Mesothelioma – supportive and palliative care
Since overall prognosis is poor in case malignant mesothelioma, it would be appropriate to refer the patient to specialist palliative care services at some point of time during the course of the disease. Majority of patients need palliation of symptoms during the early stages of the disease and the acknowledgement of this fact by the patient, family members and the primary care physician is crucial for effective management of the disease. A central lung cancer nurse specialist can provide the right means to the patient, as is required to gain access to the effective delivery of care via the following primary elements:
- Information
- Communication
- Coordinated care with multidisciplinary team comprising of oncologists, respiratory physicians, radiologists and palliative care specialists.
- Accessibility
- Nursing care
- Support
Prognosis and survival
Life expectancy is poor in malignant mesothelioma cases, and median survival rates vary between 8-14 months.

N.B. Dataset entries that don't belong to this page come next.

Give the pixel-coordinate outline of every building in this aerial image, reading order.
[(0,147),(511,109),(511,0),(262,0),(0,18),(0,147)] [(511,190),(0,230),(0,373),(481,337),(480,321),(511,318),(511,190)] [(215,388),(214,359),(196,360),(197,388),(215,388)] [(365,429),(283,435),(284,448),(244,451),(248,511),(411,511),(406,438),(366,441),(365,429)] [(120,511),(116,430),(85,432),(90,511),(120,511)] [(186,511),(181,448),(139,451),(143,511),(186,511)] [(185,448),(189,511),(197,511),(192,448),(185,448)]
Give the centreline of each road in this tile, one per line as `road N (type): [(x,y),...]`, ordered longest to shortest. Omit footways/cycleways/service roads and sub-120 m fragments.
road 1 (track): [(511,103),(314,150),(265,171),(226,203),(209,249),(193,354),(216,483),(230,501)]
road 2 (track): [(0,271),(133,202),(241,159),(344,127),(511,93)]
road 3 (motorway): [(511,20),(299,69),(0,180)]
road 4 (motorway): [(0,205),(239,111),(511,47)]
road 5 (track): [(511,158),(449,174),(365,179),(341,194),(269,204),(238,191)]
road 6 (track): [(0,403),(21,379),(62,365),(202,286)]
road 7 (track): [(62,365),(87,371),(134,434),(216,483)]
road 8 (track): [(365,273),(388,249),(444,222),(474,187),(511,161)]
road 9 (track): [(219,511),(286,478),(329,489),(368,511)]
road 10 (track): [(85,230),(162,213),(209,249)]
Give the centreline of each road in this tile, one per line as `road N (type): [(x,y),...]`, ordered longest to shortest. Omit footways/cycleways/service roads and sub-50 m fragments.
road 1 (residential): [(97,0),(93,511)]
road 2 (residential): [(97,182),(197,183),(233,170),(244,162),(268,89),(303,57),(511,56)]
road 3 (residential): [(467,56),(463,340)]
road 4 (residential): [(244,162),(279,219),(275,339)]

A large number of patients who have been enrolled in treatment trials for mesothelioma have been analyzed by the Cancer and Leukemia Group B, and the European Organization for Research and Treatment of Cancer. The following poor prognostic factors have been identified in the process:
- Poor performance status
- Non-epithelioid histology
- Age older than 75 years
- Chest pain
- Male gender
- LDH greater than 500 IU/L
- Platelets greater than 400,000 µL
- White blood cell count of 8.3 × 109/L or more
Most of the patients who live for more than two years after diagnosis have epithelioid histology.